Teachers' Union Threatens 'Safety Walkout' if Schools Don't Keep Them Safe

AP Photo/Teresa Crawford

The American Federation of Teachers is threatening “safety strikes” if school reopening plans don’t meet their demands to be kept safe.

Democratic presidential candidate Joe Biden will speak to some of the group’s 1.7 million members on Thursday. The AFT, along with the powerful National Education Association, both back the former vice president in the race against Donald Trump.


It’s unclear exactly what the teachers want, which makes pleasing them even more difficult. You can’t put teachers and kids in plastic bubbles, so unless the teachers just want to wait to reopen until the coronavirus is eradicated, there is going to be a risk.

But as with everything else, this is more about politics than anything.


“Let’s be clear: Just as we have done with our health care workers, we will fight on all fronts for the safety of students and their educators,” Weingarten said on Tuesday. “But if the authorities don’t protect the safety and health of those we represent and those we serve, as our executive council voted last week, nothing is off the table — not advocacy or protests, negotiations, grievances or lawsuits, or, if necessary and authorized by a local union, as a last resort, safety strikes.”

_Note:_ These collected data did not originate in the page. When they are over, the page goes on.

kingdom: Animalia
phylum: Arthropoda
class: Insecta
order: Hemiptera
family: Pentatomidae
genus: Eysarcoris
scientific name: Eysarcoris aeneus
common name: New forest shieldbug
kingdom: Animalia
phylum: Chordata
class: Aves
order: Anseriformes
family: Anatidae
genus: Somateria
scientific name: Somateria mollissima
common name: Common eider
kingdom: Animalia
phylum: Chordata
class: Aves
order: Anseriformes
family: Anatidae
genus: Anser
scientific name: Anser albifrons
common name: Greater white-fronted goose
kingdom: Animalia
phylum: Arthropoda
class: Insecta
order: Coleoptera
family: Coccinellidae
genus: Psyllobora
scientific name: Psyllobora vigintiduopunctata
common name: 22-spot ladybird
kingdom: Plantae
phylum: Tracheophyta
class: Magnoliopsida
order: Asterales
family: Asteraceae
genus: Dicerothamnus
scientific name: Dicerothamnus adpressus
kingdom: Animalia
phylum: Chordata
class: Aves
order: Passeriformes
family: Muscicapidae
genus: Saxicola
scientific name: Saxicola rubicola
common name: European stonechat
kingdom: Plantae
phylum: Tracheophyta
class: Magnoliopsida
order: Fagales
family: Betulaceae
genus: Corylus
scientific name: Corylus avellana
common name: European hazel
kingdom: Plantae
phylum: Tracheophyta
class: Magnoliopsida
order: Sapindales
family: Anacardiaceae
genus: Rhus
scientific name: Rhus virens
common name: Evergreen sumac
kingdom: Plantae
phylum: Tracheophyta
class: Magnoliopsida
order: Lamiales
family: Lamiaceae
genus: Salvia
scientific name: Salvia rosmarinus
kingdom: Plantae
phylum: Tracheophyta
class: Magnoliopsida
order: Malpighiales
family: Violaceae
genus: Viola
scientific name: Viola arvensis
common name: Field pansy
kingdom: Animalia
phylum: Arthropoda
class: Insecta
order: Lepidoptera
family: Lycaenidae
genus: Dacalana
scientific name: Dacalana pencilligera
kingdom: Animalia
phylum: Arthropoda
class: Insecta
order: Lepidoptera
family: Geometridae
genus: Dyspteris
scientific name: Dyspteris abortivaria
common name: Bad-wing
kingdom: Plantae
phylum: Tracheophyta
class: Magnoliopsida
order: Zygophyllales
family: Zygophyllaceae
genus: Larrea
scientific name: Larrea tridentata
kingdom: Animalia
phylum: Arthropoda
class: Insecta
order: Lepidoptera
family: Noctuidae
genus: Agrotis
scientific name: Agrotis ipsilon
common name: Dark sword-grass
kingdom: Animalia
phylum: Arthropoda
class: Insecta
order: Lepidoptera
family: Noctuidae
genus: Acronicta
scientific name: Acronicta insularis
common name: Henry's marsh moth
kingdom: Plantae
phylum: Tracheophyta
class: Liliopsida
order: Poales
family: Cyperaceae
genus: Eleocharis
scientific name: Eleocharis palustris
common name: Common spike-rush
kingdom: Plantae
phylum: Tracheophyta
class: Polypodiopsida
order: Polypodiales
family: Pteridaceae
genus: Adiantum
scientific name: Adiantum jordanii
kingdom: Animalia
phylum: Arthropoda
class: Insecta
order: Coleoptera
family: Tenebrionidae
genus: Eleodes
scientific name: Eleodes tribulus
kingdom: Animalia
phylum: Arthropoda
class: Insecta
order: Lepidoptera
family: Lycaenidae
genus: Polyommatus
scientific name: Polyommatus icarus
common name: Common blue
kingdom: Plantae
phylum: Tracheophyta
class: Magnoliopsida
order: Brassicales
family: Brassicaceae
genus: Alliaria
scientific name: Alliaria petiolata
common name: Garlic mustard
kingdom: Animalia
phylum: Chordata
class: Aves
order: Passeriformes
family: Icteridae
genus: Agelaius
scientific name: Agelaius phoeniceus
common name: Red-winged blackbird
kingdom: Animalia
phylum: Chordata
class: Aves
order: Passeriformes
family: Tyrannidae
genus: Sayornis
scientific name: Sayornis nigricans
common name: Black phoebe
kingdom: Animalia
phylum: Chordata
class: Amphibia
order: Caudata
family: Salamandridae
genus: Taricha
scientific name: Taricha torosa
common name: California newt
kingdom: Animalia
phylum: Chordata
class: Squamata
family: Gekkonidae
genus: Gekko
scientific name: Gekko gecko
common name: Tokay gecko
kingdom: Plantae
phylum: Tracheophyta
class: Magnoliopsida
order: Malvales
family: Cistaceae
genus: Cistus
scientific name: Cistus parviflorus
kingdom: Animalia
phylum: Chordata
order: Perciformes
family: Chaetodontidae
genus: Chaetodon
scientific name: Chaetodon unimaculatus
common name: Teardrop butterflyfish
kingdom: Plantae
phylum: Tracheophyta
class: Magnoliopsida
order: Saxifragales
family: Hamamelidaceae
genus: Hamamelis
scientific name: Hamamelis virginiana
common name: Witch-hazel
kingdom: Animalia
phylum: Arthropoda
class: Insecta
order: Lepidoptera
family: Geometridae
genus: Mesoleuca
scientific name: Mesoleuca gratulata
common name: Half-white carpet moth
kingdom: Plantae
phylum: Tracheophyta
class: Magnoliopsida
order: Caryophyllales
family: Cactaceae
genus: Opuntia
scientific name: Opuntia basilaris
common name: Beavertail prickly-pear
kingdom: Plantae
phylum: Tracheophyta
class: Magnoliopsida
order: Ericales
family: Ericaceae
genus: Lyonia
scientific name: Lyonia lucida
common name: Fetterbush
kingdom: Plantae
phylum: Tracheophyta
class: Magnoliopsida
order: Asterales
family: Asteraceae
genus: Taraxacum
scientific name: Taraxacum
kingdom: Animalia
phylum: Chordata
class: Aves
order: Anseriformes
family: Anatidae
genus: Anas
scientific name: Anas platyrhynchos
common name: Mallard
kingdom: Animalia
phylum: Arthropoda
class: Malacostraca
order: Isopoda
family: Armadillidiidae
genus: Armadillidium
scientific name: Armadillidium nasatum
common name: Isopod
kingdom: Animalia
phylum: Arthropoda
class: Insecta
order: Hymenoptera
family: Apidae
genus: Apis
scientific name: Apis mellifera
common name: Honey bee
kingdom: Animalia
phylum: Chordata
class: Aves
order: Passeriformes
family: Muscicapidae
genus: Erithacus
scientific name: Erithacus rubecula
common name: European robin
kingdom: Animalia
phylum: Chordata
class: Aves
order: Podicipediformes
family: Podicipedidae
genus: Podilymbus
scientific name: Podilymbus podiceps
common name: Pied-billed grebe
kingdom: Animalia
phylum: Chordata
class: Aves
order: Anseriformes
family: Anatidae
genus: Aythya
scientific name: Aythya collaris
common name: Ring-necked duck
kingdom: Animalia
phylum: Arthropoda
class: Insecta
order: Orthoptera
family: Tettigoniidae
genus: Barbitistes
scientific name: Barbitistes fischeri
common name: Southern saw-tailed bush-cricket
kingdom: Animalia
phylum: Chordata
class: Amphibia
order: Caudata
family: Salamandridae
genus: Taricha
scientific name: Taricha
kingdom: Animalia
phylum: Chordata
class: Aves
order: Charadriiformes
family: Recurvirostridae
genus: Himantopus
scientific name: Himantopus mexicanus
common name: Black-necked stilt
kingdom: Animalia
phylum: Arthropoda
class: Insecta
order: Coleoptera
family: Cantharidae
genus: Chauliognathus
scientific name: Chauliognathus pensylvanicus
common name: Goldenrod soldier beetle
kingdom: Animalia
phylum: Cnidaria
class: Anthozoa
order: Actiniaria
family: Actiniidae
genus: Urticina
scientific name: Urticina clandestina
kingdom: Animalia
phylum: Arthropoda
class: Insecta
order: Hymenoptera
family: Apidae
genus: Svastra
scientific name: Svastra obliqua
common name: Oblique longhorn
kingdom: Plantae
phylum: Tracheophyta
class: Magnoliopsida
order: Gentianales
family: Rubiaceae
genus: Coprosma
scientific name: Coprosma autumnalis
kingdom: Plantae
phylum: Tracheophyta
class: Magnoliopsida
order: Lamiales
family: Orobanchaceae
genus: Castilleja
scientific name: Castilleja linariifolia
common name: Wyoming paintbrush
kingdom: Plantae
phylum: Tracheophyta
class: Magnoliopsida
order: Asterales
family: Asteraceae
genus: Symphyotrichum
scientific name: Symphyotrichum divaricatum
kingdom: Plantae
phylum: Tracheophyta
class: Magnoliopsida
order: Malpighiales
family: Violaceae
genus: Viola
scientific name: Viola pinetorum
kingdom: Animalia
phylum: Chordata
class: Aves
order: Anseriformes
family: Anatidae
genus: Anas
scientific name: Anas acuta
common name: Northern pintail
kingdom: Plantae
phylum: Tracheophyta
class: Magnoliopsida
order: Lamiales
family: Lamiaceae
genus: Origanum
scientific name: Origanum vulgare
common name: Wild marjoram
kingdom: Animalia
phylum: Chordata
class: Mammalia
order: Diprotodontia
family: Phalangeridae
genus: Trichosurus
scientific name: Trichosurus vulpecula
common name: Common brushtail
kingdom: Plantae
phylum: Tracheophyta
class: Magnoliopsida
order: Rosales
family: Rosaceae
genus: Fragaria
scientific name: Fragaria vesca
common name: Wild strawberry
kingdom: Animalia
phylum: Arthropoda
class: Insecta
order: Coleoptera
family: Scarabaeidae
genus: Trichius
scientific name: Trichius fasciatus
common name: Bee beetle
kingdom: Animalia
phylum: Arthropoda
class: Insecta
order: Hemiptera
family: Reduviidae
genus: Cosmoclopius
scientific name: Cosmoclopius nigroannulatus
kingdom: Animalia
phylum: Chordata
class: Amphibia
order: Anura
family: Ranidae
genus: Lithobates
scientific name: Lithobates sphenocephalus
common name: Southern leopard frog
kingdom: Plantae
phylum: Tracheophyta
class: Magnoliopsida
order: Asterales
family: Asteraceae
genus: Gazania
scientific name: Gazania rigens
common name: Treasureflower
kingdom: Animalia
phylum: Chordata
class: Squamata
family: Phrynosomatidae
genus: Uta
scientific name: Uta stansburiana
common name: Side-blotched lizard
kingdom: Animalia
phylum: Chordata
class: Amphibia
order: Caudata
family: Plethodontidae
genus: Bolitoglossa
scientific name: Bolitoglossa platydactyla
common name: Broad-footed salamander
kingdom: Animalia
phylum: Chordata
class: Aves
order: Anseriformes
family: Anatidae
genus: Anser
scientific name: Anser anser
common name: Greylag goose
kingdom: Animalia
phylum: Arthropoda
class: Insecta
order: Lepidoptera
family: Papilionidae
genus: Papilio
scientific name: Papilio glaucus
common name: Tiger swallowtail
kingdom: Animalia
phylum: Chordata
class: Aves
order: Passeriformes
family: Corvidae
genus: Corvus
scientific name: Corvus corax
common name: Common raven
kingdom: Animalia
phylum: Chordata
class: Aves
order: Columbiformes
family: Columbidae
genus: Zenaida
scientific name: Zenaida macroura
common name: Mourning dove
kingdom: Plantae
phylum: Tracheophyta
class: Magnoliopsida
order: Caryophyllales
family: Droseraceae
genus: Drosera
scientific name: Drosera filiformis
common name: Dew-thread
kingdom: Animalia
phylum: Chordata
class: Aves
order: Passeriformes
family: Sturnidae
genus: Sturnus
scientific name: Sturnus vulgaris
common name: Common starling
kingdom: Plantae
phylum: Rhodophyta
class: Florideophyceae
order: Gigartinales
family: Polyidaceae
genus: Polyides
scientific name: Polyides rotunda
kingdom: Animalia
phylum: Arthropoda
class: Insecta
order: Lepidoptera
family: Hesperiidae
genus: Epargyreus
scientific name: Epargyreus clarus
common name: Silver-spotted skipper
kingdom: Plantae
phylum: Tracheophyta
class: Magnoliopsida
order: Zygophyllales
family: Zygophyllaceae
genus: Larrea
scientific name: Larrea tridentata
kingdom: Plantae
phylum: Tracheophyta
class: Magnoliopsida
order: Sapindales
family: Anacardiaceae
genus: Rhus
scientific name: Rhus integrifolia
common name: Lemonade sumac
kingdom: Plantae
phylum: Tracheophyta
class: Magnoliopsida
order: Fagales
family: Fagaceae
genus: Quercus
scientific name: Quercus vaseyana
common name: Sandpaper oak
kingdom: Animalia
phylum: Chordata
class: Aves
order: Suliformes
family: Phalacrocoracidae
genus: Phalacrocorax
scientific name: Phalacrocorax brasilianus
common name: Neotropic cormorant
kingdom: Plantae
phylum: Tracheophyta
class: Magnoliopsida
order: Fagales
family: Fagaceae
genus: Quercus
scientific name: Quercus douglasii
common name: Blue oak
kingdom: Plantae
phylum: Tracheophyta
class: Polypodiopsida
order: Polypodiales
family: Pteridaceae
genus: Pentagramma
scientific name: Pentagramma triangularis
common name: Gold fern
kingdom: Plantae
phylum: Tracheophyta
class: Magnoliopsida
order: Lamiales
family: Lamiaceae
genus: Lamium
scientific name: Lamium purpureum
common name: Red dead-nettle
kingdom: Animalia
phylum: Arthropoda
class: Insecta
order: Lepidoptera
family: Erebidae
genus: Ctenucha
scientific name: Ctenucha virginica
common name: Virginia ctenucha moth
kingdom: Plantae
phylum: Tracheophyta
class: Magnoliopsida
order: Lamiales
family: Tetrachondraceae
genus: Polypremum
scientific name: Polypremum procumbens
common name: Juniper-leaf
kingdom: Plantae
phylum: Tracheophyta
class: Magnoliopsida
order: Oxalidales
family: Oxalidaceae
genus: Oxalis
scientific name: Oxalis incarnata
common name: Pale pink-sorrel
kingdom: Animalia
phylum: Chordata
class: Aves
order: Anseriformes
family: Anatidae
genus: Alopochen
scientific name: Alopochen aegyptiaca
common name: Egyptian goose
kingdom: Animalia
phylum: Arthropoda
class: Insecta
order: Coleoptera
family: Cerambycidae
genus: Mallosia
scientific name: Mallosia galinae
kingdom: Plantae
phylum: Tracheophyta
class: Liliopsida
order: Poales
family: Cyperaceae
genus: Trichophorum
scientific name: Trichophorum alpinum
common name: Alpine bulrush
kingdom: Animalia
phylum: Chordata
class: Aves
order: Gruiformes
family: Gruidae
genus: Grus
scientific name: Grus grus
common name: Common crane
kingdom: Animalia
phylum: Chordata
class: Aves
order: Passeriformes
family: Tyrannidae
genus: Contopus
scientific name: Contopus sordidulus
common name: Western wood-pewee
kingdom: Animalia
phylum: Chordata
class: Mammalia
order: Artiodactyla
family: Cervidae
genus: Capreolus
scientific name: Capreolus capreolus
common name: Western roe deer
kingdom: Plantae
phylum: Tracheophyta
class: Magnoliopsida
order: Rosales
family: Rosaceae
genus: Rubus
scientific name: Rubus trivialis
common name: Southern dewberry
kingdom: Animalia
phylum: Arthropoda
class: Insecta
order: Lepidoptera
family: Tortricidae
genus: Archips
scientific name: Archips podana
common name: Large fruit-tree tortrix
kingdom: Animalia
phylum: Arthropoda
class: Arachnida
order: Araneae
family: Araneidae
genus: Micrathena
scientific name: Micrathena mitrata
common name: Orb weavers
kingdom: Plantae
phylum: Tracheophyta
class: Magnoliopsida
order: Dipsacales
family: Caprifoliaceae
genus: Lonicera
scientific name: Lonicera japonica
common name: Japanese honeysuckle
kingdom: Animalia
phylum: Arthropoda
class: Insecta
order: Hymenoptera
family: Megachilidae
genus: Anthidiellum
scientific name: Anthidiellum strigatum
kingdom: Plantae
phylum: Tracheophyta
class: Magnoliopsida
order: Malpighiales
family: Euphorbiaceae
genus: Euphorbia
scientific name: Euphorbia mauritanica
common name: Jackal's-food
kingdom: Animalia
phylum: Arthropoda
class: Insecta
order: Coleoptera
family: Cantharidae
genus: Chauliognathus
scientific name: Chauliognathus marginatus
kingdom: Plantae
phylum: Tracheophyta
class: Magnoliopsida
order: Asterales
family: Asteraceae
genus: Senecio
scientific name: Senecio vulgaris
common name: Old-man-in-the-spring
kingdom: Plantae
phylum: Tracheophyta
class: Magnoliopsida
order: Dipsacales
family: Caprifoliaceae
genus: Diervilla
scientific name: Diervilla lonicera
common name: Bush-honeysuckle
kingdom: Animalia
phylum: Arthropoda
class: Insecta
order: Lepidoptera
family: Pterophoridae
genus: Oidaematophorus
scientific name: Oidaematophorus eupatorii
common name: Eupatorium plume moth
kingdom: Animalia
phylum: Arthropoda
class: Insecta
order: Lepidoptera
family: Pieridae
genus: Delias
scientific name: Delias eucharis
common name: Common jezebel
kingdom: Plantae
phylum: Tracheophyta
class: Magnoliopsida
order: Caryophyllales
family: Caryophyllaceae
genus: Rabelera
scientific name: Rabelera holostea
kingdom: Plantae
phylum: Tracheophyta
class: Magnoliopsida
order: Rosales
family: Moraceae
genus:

Yes, but what about teaching? I guess she sort of forgot about that.

Meanwhile, Education Secretary Betsy DeVos isn’t buying what the teachers are selling.

“Let’s not pretend that Ms. Weingarten’s threat to strike has anything to do with the safety or children or the public,” Education Department spokesperson Angela Morabito said in a statement. “If the unions were really concerned about doing what’s best for students and teachers, they’d be focused on what they need to do to be a partner in reopening schools safely.”


NEA President Lily Eskelsen Garcia said the teachers will “do whatever it takes.” Not whatever it takes to educate children but whatever it takes to reopen schools to their liking.

“Nobody wants to see students back in the classroom more than educators,” Eskelsen Garcia said in a statement on Tuesday. “But when it comes to their safety, we’re not ready to take any options off the table.”

In a June poll, 76 percent of AFT members surveyed indicated they were comfortable returning to school buildings with “proper safeguards,” Weingarten noted this week. That was before the virus started to spread more rapidly in the U.S. and Trump, as well as DeVos, began what the AFT president called “reckless ‘open or else’ threats.”

“Now they’re angry and afraid,” Weingarten said of her members. “Many are quitting, retiring or writing their wills. Parents are afraid and angry too.”

AFT’s idea of “safe” is laughably unrealistic. Schools can only open in places “where the average daily community infection rate among those tested for the coronavirus is below 5 percent and the transmission rate is below 1 percent.” Many rural schools won’t have any trouble achieving that rate, but you might as well close up big-city schools and tell everyone you’ll see them next year — or the year after.


I guess we shouldn’t expect anything rational from people who lock down a school when a kid points a Pop-Tart eaten into the form of a gun at a fellow student.

It’s not true that kids don’t get COVID-19 or aren’t infectious. Age has something to do with it, but the bottom line is that kids are back to school in Europe and much of the rest of the world. There will be some areas in the U.S. where it might not be safe to reopen schools right now, but most classes should resume on time — with simple precautions.